Is your dataset coming from an external database? A SAS dataset of this size should not take nearly this long to query - it should be almost instant. If it is external, you may be able to take advantage of indexing. Try and find out what the database is indexed on and try using that as a first pass. You may consider using a data step instead rather than SQL with the monotonic()
function.
For example, assume it is indexed by date:
data xyz1;
set x.facility_xyz;
where date_key = '20000101';
run;
Then you can filter this final dataset within SAS itself. 150,000 rows is nothing for a SAS dataset, assuming there aren't hundreds of variables making it large.
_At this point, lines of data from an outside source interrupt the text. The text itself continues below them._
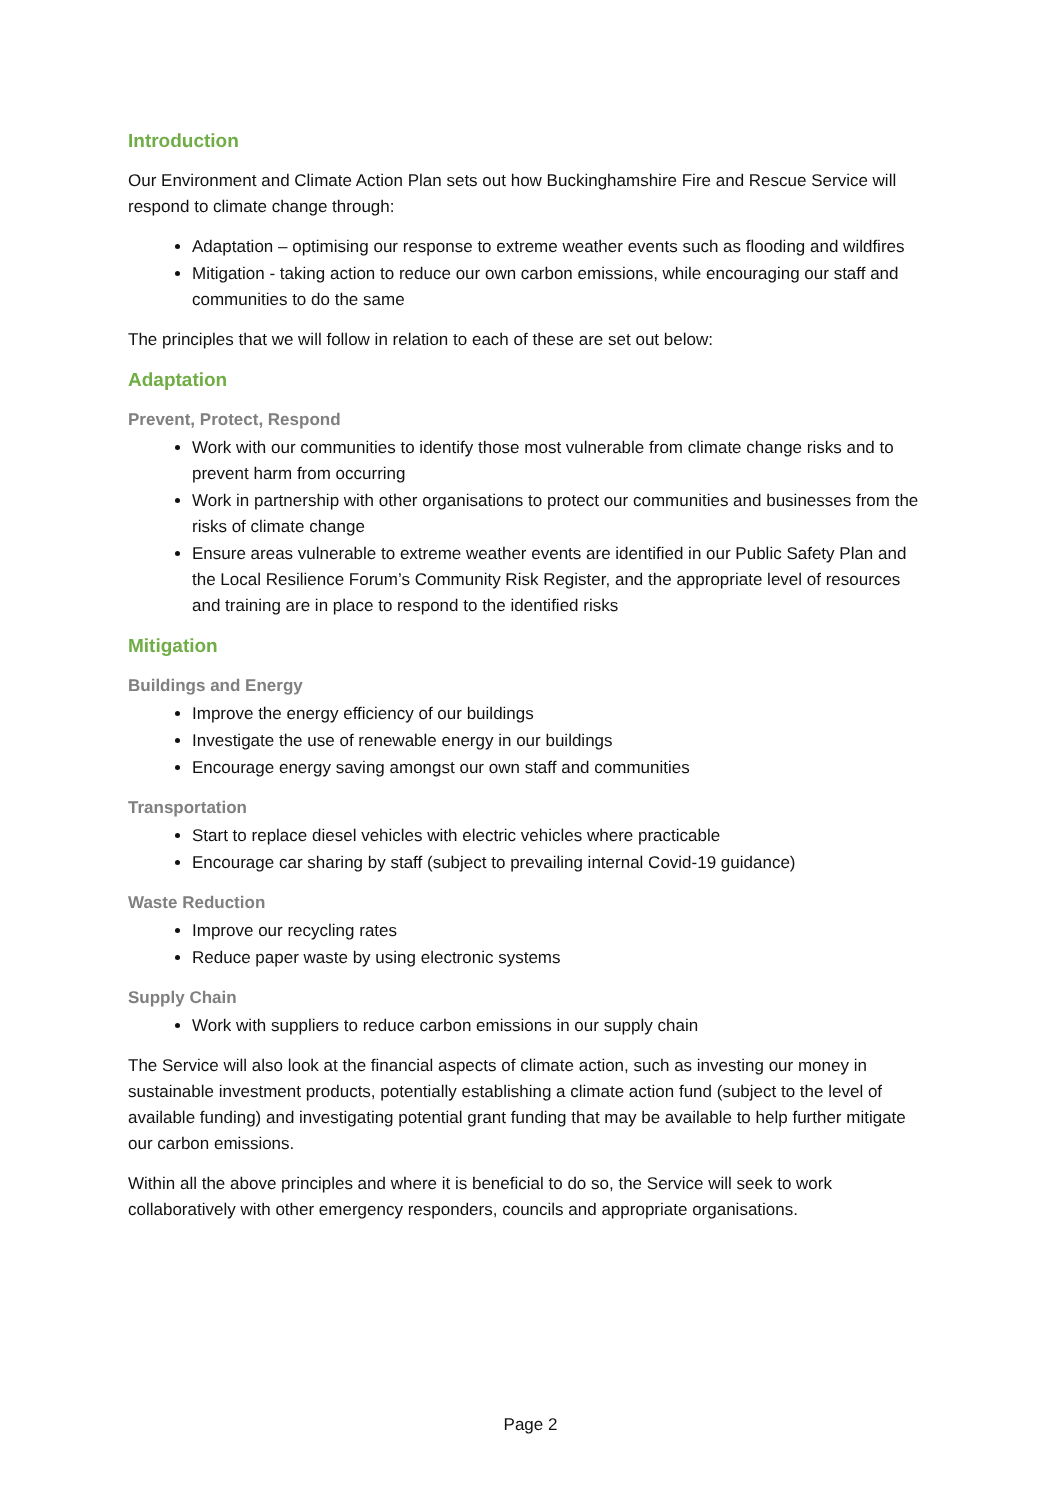Introduction
Our Environment and Climate Action Plan sets out how Buckinghamshire Fire and Rescue Service will respond to climate change through:
Adaptation – optimising our response to extreme weather events such as flooding and wildfires
Mitigation - taking action to reduce our own carbon emissions, while encouraging our staff and communities to do the same
The principles that we will follow in relation to each of these are set out below:
Adaptation
Prevent, Protect, Respond
Work with our communities to identify those most vulnerable from climate change risks and to prevent harm from occurring
Work in partnership with other organisations to protect our communities and businesses from the risks of climate change
Ensure areas vulnerable to extreme weather events are identified in our Public Safety Plan and the Local Resilience Forum’s Community Risk Register, and the appropriate level of resources and training are in place to respond to the identified risks
Mitigation
Buildings and Energy
Improve the energy efficiency of our buildings
Investigate the use of renewable energy in our buildings
Encourage energy saving amongst our own staff and communities
Transportation
Start to replace diesel vehicles with electric vehicles where practicable
Encourage car sharing by staff (subject to prevailing internal Covid-19 guidance)
Waste Reduction
Improve our recycling rates
Reduce paper waste by using electronic systems
Supply Chain
Work with suppliers to reduce carbon emissions in our supply chain
The Service will also look at the financial aspects of climate action, such as investing our money in sustainable investment products, potentially establishing a climate action fund (subject to the level of available funding) and investigating potential grant funding that may be available to help further mitigate our carbon emissions.
Within all the above principles and where it is beneficial to do so, the Service will seek to work collaboratively with other emergency responders, councils and appropriate organisations.
Page 2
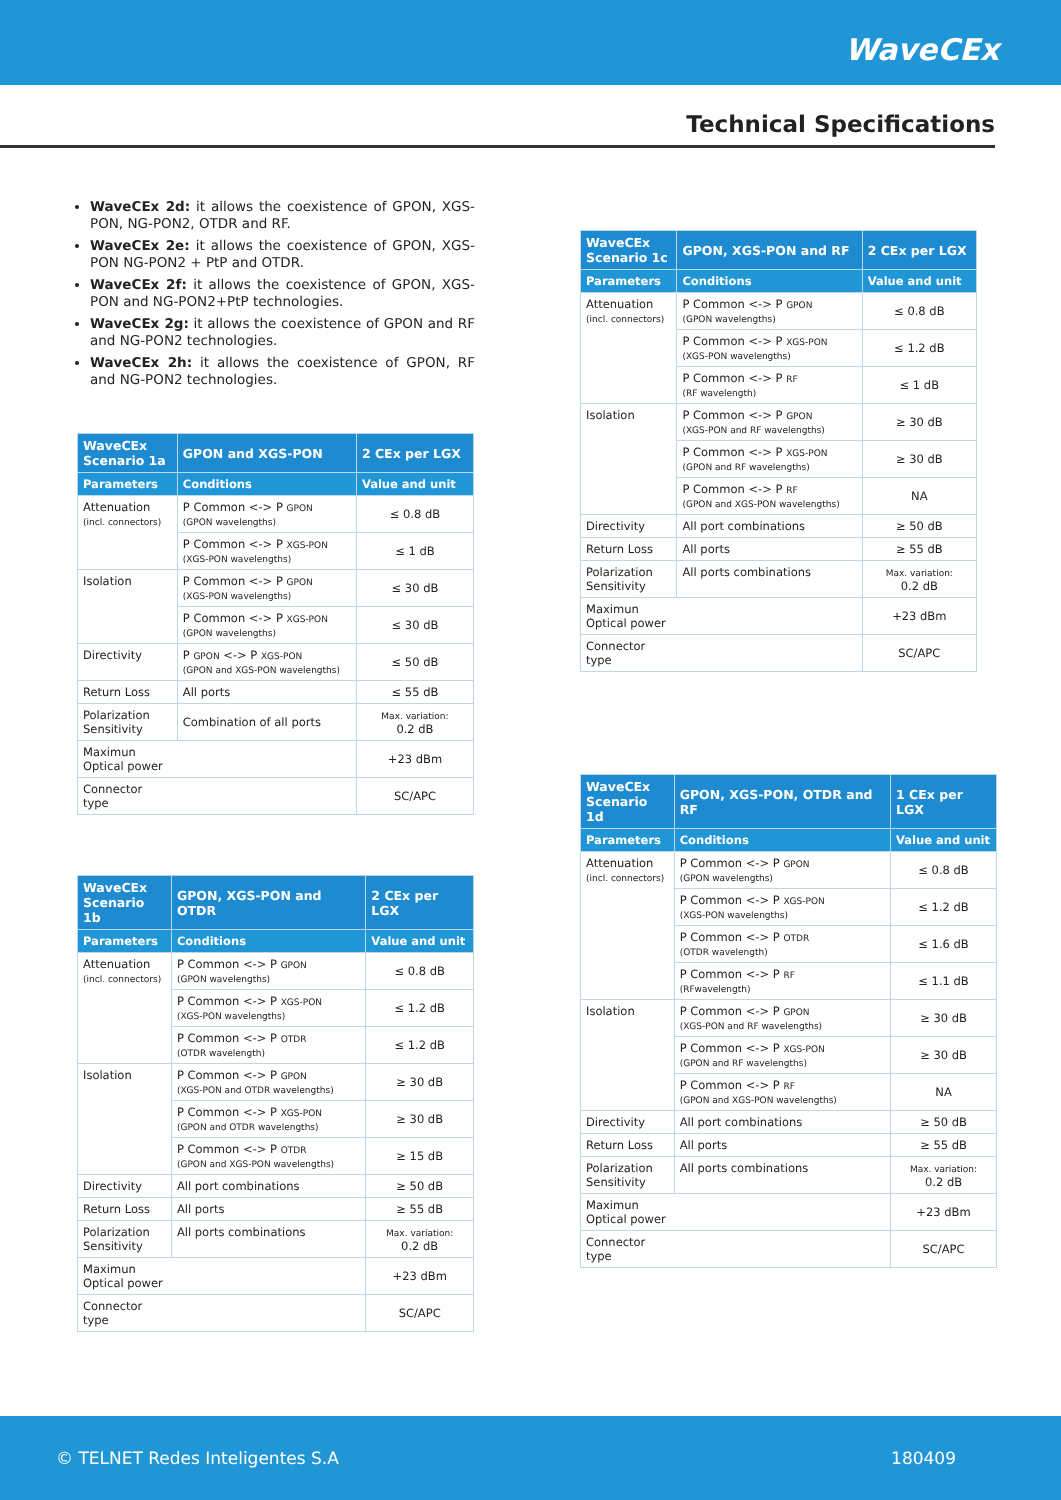WaveCEx
Technical Specifications
WaveCEx 2d: it allows the coexistence of GPON, XGS-PON, NG-PON2, OTDR and RF.
WaveCEx 2e: it allows the coexistence of GPON, XGS-PON NG-PON2 + PtP and OTDR.
WaveCEx 2f: it allows the coexistence of GPON, XGS-PON and NG-PON2+PtP technologies.
WaveCEx 2g: it allows the coexistence of GPON and RF and NG-PON2 technologies.
WaveCEx 2h: it allows the coexistence of GPON, RF and NG-PON2 technologies.
| WaveCEx Scenario 1a | GPON and XGS-PON | 2 CEx per LGX |
| --- | --- | --- |
| Parameters | Conditions | Value and unit |
| Attenuation (incl. connectors) | P Common <-> P GPON (GPON wavelengths) | ≤ 0.8 dB |
| | P Common <-> P XGS-PON (XGS-PON wavelengths) | ≤ 1 dB |
| Isolation | P Common <-> P GPON (XGS-PON wavelengths) | ≤ 30 dB |
| | P Common <-> P XGS-PON (GPON wavelengths) | ≤ 30 dB |
| Directivity | P GPON <-> P XGS-PON (GPON and XGS-PON wavelengths) | ≤ 50 dB |
| Return Loss | All ports | ≤ 55 dB |
| Polarization Sensitivity | Combination of all ports | Max. variation: 0.2 dB |
| Maximun Optical power | | +23 dBm |
| Connector type | | SC/APC |
| WaveCEx Scenario 1b | GPON, XGS-PON and OTDR | 2 CEx per LGX |
| --- | --- | --- |
| Parameters | Conditions | Value and unit |
| Attenuation (incl. connectors) | P Common <-> P GPON (GPON wavelengths) | ≤ 0.8 dB |
| | P Common <-> P XGS-PON (XGS-PON wavelengths) | ≤ 1.2 dB |
| | P Common <-> P OTDR (OTDR wavelength) | ≤ 1.2 dB |
| Isolation | P Common <-> P GPON (XGS-PON and OTDR wavelengths) | ≥ 30 dB |
| | P Common <-> P XGS-PON (GPON and OTDR wavelengths) | ≥ 30 dB |
| | P Common <-> P OTDR (GPON and XGS-PON wavelengths) | ≥ 15 dB |
| Directivity | All port combinations | ≥ 50 dB |
| Return Loss | All ports | ≥ 55 dB |
| Polarization Sensitivity | All ports combinations | Max. variation: 0.2 dB |
| Maximun Optical power | | +23 dBm |
| Connector type | | SC/APC |
| WaveCEx Scenario 1c | GPON, XGS-PON and RF | 2 CEx per LGX |
| --- | --- | --- |
| Parameters | Conditions | Value and unit |
| Attenuation (incl. connectors) | P Common <-> P GPON (GPON wavelengths) | ≤ 0.8 dB |
| | P Common <-> P XGS-PON (XGS-PON wavelengths) | ≤ 1.2 dB |
| | P Common <-> P RF (RF wavelength) | ≤ 1 dB |
| Isolation | P Common <-> P GPON (XGS-PON and RF wavelengths) | ≥ 30 dB |
| | P Common <-> P XGS-PON (GPON and RF wavelengths) | ≥ 30 dB |
| | P Common <-> P RF (GPON and XGS-PON wavelengths) | NA |
| Directivity | All port combinations | ≥ 50 dB |
| Return Loss | All ports | ≥ 55 dB |
| Polarization Sensitivity | All ports combinations | Max. variation: 0.2 dB |
| Maximun Optical power | | +23 dBm |
| Connector type | | SC/APC |
| WaveCEx Scenario 1d | GPON, XGS-PON, OTDR and RF | 1 CEx per LGX |
| --- | --- | --- |
| Parameters | Conditions | Value and unit |
| Attenuation (incl. connectors) | P Common <-> P GPON (GPON wavelengths) | ≤ 0.8 dB |
| | P Common <-> P XGS-PON (XGS-PON wavelengths) | ≤ 1.2 dB |
| | P Common <-> P OTDR (OTDR wavelength) | ≤ 1.6 dB |
| | P Common <-> P RF (RFwavelength) | ≤ 1.1 dB |
| Isolation | P Common <-> P GPON (XGS-PON and RF wavelengths) | ≥ 30 dB |
| | P Common <-> P XGS-PON (GPON and RF wavelengths) | ≥ 30 dB |
| | P Common <-> P RF (GPON and XGS-PON wavelengths) | NA |
| Directivity | All port combinations | ≥ 50 dB |
| Return Loss | All ports | ≥ 55 dB |
| Polarization Sensitivity | All ports combinations | Max. variation: 0.2 dB |
| Maximun Optical power | | +23 dBm |
| Connector type | | SC/APC |
© TELNET Redes Inteligentes S.A 180409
A SAS dataset this size should run lightning fast when querying.
data xyz2;
set xyz1;
where fac_name = 'xyz' AND (Ratingx = 'xyz' or Ratingx = ' ') );
rownum = _N_;
run;
Or, you could try it all in one pass while still taking advantage of the index:
data xyz;
set x.facility_xyz;
where date_key = '20000101';
if(fac_name = 'xyz' AND (Ratingx = 'xyz' or Ratingx = ' ') );
rownum+1;
run;
You could also try rearranging your where
statement to see if you can take advantage of compound indexing:
data xyz;
set x.facility_xyz;
where date_key = '20000101'
AND fac_name = 'xyz'
AND (Ratingx = 'xyz' or Ratingx = ' ')
;
rownum = _N_;
run;
More importantly, only keep variables that are necessary. If you need all of them then that is okay, but consider using the keep=
or drop=
dataset options to only pull what you need. This is especially important when talking with an external database.